I read #13022 and #26423, and my understanding is that one should simply create multiple lr_scheduler
s and call step
on all of them at the end of each epoch.
However, running:
from torch.optim import SGD, lr_scheduler
model = ... # Doesn't really matter, use anything you like
optim = SGD(model.parameters(), 0.1)
scheduler1 = lr_scheduler.LambdaLR(optim, lambda epoch: min(epoch / 3, 1))
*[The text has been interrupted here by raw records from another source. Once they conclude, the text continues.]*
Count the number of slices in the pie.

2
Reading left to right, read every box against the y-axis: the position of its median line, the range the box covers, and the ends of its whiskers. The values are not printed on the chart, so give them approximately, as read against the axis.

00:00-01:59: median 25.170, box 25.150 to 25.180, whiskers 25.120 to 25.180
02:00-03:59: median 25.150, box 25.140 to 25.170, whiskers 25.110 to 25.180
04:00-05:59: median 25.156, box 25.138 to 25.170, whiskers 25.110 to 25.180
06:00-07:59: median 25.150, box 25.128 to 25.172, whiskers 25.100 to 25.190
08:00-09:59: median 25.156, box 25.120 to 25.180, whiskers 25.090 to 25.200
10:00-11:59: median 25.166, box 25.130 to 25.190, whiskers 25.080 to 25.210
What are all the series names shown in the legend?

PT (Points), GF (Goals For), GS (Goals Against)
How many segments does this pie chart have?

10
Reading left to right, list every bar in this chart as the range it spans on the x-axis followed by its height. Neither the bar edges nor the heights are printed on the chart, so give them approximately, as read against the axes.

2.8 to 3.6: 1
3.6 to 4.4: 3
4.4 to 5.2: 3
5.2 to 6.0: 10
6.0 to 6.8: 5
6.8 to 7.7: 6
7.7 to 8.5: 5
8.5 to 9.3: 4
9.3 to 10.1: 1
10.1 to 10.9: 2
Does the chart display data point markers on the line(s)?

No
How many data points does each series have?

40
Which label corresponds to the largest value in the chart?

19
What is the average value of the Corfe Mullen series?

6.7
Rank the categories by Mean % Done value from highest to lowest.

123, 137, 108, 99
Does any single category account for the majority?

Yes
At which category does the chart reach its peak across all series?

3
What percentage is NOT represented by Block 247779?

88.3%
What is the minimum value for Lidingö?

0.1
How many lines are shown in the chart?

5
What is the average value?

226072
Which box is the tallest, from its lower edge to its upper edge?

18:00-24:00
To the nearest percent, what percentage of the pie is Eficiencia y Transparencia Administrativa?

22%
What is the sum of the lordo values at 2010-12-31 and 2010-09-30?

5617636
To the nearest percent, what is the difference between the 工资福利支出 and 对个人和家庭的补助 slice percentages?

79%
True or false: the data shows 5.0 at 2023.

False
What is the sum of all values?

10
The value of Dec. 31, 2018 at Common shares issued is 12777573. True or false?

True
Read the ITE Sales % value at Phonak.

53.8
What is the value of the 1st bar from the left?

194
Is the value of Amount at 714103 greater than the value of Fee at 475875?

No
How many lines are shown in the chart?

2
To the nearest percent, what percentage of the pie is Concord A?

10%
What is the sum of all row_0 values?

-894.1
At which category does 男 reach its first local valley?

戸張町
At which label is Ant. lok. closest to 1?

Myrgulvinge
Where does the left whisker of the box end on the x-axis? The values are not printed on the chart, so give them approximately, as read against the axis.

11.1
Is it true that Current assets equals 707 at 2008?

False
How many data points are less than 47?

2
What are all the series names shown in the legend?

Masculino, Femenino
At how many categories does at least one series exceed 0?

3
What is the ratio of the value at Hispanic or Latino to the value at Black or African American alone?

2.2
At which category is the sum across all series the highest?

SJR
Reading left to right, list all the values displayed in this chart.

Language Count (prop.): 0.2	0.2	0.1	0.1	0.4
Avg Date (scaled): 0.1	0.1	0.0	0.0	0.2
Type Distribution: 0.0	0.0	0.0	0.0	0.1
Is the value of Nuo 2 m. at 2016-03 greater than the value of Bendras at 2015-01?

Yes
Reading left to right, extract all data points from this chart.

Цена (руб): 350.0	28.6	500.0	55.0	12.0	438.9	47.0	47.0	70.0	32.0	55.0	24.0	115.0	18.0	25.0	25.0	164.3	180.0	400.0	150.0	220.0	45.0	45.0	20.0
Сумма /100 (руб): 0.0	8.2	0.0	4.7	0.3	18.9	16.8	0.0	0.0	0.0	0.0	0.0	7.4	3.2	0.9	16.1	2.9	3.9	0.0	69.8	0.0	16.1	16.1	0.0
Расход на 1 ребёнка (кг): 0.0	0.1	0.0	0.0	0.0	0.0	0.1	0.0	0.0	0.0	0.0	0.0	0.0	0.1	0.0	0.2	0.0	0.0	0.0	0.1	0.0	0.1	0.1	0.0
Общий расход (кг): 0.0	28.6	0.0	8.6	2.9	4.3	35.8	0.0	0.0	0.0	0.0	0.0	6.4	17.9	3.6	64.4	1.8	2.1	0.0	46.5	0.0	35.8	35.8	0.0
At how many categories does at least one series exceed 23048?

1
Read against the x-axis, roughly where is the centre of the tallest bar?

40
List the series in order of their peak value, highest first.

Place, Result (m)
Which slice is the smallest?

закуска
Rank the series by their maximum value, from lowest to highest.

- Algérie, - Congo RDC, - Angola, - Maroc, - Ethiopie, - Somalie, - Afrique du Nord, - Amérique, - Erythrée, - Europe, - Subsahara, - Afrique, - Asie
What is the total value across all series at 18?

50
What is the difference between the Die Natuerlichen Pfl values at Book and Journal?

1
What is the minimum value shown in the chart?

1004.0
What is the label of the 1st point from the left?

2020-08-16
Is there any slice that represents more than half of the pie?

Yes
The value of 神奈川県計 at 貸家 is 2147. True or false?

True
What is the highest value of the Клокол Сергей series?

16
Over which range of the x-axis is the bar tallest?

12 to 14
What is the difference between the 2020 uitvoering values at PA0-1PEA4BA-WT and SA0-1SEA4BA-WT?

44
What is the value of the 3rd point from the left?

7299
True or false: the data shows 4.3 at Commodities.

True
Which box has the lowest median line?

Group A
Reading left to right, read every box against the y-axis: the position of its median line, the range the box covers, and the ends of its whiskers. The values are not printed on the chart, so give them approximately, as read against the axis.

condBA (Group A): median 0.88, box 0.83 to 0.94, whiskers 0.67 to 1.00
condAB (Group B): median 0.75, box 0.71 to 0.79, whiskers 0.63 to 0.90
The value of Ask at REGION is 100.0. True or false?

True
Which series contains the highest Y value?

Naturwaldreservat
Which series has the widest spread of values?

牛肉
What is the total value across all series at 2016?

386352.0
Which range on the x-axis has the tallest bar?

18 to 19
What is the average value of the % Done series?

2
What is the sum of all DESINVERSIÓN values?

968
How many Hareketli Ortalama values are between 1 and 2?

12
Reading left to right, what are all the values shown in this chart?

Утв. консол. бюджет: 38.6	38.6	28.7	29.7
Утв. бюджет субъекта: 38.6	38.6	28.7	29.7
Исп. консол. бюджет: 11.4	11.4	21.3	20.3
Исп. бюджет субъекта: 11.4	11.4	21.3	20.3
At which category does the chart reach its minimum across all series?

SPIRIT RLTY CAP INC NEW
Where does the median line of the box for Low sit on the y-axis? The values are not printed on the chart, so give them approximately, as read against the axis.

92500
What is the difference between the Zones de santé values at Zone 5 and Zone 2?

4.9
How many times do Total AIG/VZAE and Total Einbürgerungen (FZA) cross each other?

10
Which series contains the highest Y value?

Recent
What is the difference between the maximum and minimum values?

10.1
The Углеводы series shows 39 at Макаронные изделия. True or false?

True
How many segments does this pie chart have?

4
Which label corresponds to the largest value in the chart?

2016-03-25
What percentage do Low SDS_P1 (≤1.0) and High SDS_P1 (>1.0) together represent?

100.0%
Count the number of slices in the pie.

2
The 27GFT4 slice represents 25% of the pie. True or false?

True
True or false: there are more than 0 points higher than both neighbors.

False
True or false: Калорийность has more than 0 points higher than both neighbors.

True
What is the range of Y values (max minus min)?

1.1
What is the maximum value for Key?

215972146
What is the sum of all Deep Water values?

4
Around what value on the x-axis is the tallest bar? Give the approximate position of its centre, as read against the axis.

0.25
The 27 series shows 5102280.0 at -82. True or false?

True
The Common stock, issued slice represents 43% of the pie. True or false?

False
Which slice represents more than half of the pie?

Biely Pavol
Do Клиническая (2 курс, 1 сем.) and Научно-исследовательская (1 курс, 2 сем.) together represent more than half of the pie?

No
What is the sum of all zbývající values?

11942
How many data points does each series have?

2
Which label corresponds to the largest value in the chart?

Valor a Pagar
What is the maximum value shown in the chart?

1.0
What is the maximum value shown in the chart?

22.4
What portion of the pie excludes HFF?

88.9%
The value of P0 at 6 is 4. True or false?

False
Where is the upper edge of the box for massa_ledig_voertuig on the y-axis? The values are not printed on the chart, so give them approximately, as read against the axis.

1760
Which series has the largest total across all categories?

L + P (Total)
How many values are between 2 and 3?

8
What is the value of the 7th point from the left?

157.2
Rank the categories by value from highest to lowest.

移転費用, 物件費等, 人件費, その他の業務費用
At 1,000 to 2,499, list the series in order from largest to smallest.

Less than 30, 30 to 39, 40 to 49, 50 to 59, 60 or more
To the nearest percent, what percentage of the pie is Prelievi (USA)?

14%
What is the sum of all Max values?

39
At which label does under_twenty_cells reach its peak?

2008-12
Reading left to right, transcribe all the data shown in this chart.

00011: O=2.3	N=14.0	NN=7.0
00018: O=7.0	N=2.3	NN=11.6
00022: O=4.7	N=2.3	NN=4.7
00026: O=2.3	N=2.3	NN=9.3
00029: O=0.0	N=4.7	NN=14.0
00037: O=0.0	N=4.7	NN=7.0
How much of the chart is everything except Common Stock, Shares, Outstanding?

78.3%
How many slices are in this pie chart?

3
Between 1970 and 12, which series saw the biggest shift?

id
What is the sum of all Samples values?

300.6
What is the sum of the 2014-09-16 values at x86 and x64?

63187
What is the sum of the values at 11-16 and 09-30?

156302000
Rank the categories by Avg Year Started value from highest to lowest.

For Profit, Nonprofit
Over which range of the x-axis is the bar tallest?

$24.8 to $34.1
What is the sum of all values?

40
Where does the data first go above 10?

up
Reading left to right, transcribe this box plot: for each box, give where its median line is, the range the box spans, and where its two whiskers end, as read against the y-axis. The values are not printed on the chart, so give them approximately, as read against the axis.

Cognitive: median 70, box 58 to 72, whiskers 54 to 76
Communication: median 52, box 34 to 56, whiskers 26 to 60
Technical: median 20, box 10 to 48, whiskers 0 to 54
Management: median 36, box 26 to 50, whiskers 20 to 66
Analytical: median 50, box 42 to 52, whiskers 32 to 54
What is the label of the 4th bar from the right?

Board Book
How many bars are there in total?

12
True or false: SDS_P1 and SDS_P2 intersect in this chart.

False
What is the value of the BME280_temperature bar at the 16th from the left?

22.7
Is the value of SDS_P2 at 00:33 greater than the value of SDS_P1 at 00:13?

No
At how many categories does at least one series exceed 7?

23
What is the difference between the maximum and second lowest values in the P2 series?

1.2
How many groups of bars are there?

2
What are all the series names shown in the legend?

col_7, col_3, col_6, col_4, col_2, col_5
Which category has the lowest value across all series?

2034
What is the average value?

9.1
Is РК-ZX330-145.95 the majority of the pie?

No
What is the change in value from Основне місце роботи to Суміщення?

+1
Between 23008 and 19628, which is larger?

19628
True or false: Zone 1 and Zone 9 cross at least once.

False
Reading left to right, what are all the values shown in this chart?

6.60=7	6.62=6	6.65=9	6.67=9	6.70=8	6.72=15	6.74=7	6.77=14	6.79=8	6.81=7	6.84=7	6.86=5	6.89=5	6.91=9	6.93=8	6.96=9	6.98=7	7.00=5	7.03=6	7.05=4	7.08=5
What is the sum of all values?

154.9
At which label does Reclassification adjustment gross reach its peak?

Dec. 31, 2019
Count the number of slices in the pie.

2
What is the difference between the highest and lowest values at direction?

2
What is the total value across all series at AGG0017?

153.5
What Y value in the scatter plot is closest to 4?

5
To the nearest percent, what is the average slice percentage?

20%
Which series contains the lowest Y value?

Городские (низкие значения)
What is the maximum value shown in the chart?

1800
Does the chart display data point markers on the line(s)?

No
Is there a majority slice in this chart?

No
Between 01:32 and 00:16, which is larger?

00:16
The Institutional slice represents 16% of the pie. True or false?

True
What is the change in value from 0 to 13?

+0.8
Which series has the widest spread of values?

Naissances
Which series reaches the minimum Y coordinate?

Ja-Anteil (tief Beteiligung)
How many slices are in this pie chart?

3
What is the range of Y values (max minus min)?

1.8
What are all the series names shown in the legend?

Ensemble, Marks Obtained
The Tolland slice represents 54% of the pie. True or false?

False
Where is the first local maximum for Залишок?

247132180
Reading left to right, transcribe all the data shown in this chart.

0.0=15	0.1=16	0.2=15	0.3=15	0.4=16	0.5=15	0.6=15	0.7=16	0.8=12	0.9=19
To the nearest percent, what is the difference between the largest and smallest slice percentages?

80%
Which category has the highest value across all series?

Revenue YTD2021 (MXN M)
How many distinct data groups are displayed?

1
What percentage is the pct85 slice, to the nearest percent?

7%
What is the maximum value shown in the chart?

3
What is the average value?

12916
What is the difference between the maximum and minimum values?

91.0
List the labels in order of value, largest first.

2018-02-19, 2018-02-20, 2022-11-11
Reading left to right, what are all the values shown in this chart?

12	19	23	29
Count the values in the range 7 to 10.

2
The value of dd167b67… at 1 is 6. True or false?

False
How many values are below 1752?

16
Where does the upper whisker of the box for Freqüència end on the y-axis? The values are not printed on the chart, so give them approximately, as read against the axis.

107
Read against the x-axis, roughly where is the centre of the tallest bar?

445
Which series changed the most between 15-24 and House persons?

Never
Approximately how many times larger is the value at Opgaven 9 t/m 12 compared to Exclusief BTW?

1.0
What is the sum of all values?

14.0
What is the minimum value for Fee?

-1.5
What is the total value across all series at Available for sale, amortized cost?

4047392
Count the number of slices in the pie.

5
scheduler2 = lr_scheduler.MultiStepLR(optim, [5, 8])
for epoch in range(10):
print(epoch, optim.param_groups[0]['lr'])
scheduler1.step()
scheduler2.step()
The output I expected is:
0 0.0333...
1 0.0666...
2 0.1
3 0.1
4 0.1
5 0.01
6 0.01
7 0.01
8 0.001
9 0.001
i.e. a linear decrease in the first 3 epochs, constant lr until epoch 5, a decrease by a factor of 0.1, and again constant lr until epoch 8, followed with a decrease by a factor of 0.1.
But the actual output is:
0 0.03333333333333333
1 0.06666666666666667
2 0.1
3 0.1
4 0.1
5 0.010000000000000002
6 0.1
7 0.1
8 0.010000000000000002
9 0.1
the initial linear decrease happens as expected, however, after each milestone, the lr reverts back to 0.1.
Am I doing something wrong? Any help would be appreciated.